● **Text extract**
########

I have reached the stage for applying for my USA student visa. If you are from this part of the world you know how challenging it is to get a student visa. I have heard of so many horror stories of guys not getting their visas and since I don't want to be included in that long list of disappointments. I am going to prepares for the interview as best I can. Sadly there aren't much resources on the net to help out people in my situation. I got lucky and found this piece of information that I decided that I am going to share with you. Just in case there is someone else who is in my situation.

 

The first thing you should do is be brief. The consular officers are under considerable pressure to conduct a quick and efficient interview and there are so many applicants to be seen. Apparently they only allow interviews to run for two to three minutes, which kind of sucks because of all the preparations that has been put into place, so you don't want to make his or her job harder by wasting time. You should keep your answers short and specific, ironically when I get nervous I tend to ramble on and on so I will need help on this.

 

Another thing that you should be able to show are ties to your home countries. You should illustrate to the consular officer that you aren't going to stay in the US for eternity but you plan on getting back home after your education. This is very important because in the USA they have this mad influx of immigrants and you aren't there to make it worse. You should show ties that bind you to your home country like place residence, family, financial prospects that you own or inherit, investments etc. you will be asked about your specific intentions or promise of future employment and career prospects in your home country. Basically you should show how your education will help you back home.

 

This is not a big thing to me but to others it could be a problem, the interview will be held in English. If English is not your native language it will be beneficial if you are to practise your English with a native speaker. If your home country doesn't speak English you will need to explain why it is important in your home country.

 

You should be familiar with the academic program and how it fits into your career plans. This took me by surprise because I didn't think they would ask this. You should be able to explain how studying in the US relates to your future professional career, focusing on how the skills learnt will help you when you return home.

########

● **Exercise**
Answer these questions from the student visa text:
1. How long are the interviews reportedly allowed to run?
2. What does the writer tend to do when nervous?
3. In what language will the interview be held?
The records that come next have nothing to do with the student visa text.

########

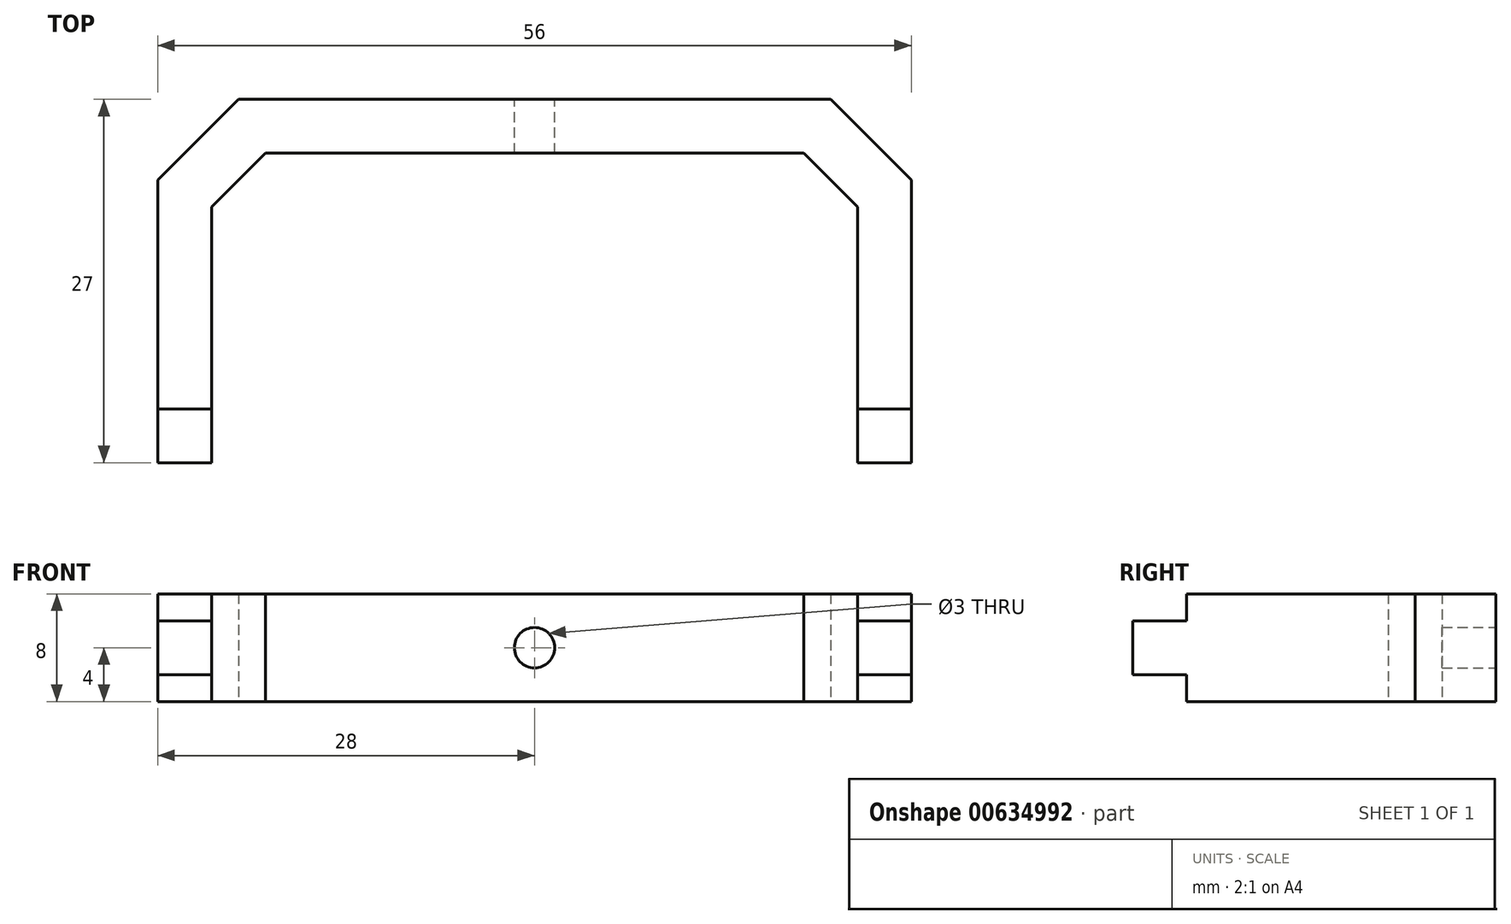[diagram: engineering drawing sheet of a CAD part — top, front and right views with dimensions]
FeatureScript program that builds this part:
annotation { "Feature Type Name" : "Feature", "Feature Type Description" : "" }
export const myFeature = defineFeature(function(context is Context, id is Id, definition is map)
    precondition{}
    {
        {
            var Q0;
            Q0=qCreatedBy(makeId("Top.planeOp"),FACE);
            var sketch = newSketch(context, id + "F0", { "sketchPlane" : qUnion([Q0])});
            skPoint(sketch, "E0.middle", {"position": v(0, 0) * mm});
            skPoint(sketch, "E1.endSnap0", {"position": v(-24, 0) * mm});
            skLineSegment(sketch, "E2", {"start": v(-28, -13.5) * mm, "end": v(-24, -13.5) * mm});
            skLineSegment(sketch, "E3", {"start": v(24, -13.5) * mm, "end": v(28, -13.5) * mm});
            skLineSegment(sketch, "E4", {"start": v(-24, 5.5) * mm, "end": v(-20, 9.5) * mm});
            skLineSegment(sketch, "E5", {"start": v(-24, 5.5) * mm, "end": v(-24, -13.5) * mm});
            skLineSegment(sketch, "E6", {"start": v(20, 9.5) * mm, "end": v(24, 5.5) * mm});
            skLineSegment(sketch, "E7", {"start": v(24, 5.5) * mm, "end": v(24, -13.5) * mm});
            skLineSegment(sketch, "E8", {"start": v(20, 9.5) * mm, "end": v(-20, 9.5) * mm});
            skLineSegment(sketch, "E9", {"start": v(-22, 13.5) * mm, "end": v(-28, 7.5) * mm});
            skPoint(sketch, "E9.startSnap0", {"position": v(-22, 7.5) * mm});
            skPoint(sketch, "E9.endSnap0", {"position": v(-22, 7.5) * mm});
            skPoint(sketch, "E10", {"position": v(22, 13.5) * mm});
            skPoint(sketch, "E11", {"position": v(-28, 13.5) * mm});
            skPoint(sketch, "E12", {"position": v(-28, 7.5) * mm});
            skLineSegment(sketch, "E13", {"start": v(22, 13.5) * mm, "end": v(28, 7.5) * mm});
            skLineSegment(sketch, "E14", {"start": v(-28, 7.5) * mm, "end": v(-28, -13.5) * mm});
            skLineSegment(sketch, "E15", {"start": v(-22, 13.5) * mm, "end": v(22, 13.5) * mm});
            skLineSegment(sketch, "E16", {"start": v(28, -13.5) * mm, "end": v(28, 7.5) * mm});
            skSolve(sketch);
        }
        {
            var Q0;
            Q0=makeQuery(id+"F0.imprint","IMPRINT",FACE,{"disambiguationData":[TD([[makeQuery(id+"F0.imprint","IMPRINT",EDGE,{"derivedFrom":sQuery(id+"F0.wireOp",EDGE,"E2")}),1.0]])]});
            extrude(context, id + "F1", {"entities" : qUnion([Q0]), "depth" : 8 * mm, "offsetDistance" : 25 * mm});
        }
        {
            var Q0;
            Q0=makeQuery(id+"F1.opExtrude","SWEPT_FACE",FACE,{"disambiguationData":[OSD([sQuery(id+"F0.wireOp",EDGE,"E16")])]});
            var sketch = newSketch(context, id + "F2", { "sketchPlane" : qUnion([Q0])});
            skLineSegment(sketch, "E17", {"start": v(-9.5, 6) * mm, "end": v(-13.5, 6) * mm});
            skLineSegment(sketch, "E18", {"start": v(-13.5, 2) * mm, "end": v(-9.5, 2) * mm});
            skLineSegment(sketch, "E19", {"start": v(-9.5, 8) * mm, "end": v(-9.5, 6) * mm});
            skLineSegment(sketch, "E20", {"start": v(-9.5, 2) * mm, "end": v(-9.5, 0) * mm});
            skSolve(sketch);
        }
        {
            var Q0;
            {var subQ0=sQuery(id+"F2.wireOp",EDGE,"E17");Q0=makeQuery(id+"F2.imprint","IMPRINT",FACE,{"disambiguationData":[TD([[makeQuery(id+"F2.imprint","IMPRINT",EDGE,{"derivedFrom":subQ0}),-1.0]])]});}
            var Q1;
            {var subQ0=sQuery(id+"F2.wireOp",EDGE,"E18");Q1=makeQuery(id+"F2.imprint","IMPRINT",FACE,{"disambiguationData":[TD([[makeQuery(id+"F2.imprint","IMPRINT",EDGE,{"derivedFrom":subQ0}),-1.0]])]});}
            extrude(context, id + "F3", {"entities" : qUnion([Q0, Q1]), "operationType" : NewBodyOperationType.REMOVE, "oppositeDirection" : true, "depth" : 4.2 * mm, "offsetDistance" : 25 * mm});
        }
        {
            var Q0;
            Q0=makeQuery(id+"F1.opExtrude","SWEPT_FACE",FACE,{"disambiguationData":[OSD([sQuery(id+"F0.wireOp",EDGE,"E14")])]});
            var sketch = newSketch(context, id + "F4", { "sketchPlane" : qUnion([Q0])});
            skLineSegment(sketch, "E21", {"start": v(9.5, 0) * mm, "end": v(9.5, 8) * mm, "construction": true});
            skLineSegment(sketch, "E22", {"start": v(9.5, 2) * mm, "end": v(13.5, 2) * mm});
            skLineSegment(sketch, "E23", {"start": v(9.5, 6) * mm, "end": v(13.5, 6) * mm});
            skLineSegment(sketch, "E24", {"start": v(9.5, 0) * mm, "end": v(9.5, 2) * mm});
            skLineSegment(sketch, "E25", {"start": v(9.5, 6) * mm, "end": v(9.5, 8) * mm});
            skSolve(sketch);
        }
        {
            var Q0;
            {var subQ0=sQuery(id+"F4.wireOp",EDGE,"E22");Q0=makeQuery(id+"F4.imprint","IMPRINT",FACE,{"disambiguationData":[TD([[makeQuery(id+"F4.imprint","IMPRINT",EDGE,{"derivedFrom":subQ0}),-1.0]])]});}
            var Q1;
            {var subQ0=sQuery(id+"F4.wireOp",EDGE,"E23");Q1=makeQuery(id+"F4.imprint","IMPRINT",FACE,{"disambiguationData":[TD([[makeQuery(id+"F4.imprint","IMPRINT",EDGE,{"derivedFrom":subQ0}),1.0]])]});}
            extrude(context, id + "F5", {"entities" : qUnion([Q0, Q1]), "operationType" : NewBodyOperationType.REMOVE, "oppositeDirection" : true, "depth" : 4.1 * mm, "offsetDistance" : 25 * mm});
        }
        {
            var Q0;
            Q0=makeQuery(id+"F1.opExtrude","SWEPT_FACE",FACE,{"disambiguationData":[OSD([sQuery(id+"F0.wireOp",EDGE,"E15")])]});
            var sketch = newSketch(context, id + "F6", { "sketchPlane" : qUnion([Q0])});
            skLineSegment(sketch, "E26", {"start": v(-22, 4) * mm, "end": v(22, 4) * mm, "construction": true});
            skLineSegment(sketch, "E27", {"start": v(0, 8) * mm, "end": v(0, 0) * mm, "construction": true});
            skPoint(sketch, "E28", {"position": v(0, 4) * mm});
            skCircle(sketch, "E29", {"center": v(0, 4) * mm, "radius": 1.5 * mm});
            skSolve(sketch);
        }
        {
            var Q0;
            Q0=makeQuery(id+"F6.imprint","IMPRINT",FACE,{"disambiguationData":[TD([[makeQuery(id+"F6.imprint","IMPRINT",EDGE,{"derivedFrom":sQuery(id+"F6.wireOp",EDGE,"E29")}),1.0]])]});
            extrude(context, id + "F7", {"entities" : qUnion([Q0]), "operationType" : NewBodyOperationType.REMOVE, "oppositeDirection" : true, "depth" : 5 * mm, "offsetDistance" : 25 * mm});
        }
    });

########

● **Right answer**
1. Two to three minutes.
2. Ramble on and on.
3. English.